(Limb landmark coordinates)
BEGIN

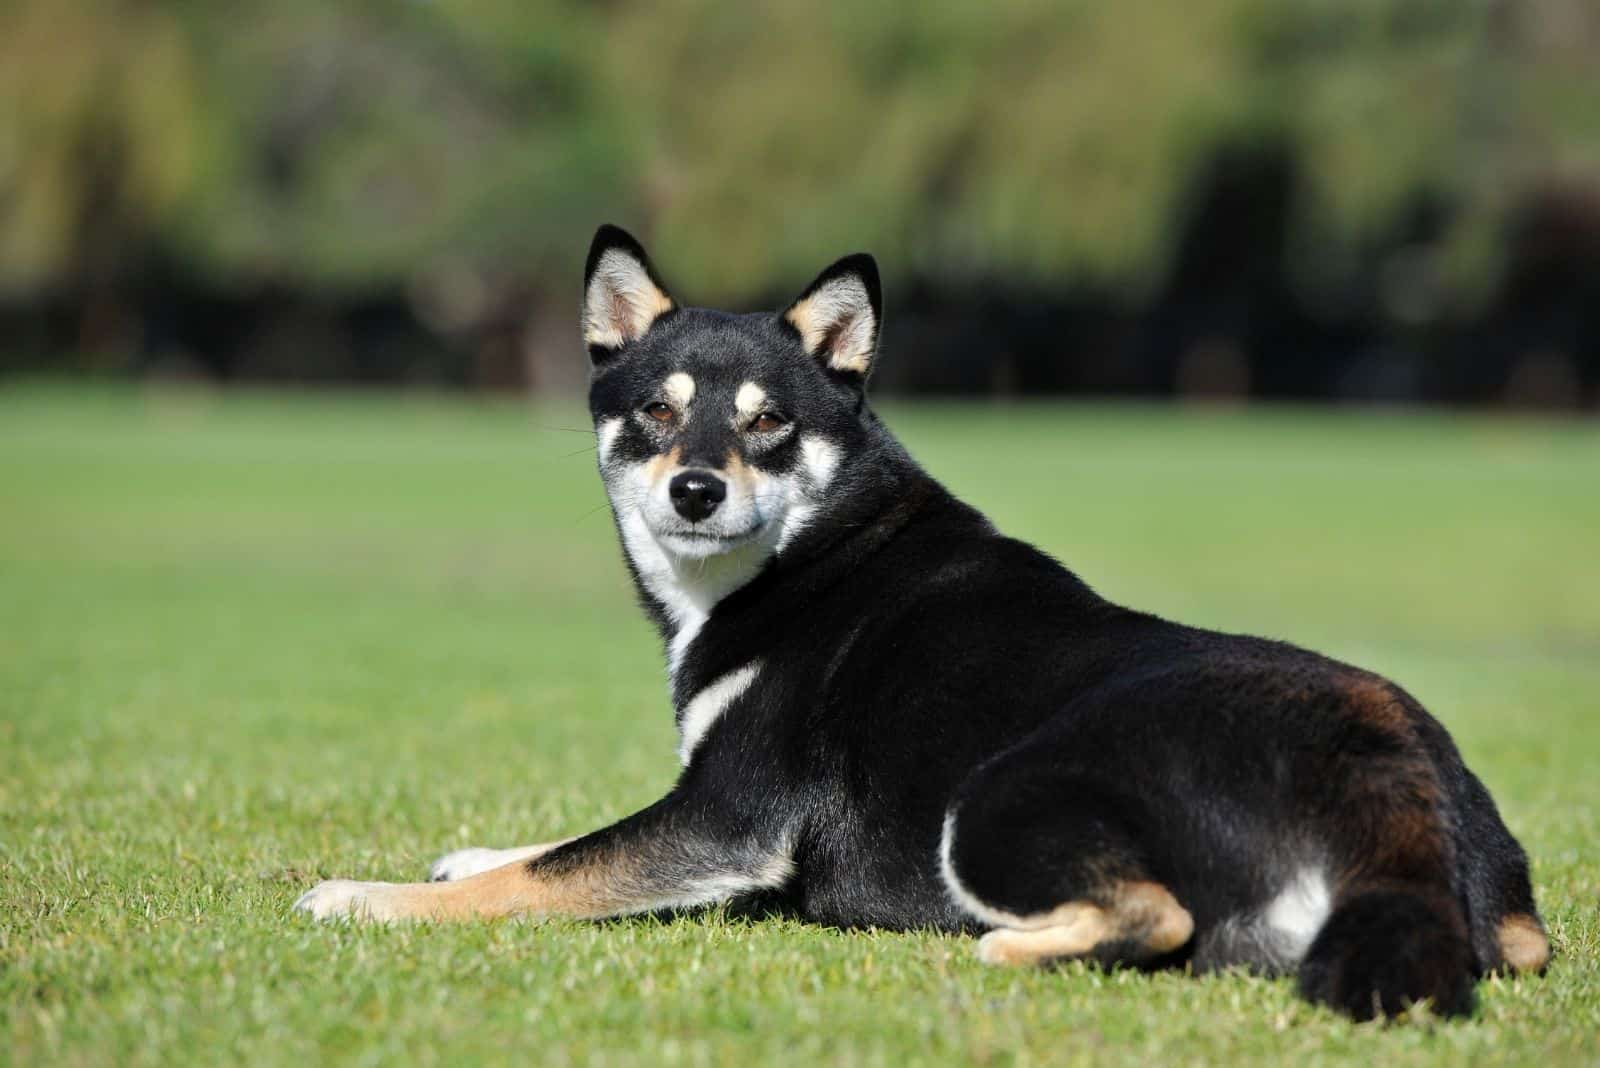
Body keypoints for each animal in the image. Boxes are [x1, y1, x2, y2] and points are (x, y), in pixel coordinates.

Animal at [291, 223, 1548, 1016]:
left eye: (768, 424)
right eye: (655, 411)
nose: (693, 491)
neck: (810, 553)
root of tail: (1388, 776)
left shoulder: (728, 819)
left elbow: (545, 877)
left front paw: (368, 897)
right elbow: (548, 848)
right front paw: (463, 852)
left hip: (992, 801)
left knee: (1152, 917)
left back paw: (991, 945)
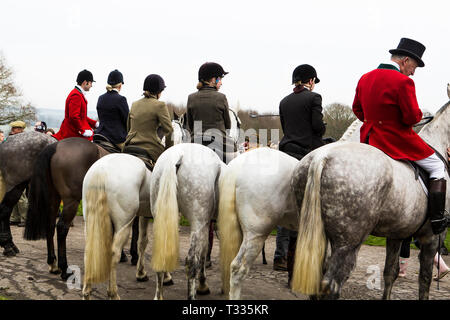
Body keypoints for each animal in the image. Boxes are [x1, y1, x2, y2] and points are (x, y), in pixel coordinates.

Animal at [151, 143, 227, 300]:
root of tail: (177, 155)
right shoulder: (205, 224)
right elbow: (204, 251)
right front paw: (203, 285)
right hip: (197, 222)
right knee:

END

▶ **YOUR TASK**:
No pictures should appear in the copy, which holds exactly the lines from the first line of the data through the line with "right elbow: (548, 848)" and nothing else.

▶ **RESULT OF THE EXERCISE**:
Body keypoints for each animal in the image. Boxes are [x1, y1, x2, y2] and points are (x, y), in pixel coordinates.

Animal at [291, 223, 1548, 1016]:
left eye: (768, 424)
right eye: (655, 411)
nose: (693, 491)
neck: (810, 553)
root of tail: (1388, 776)
left shoulder: (728, 819)
left elbow: (545, 877)
left front paw: (368, 897)
right elbow: (548, 848)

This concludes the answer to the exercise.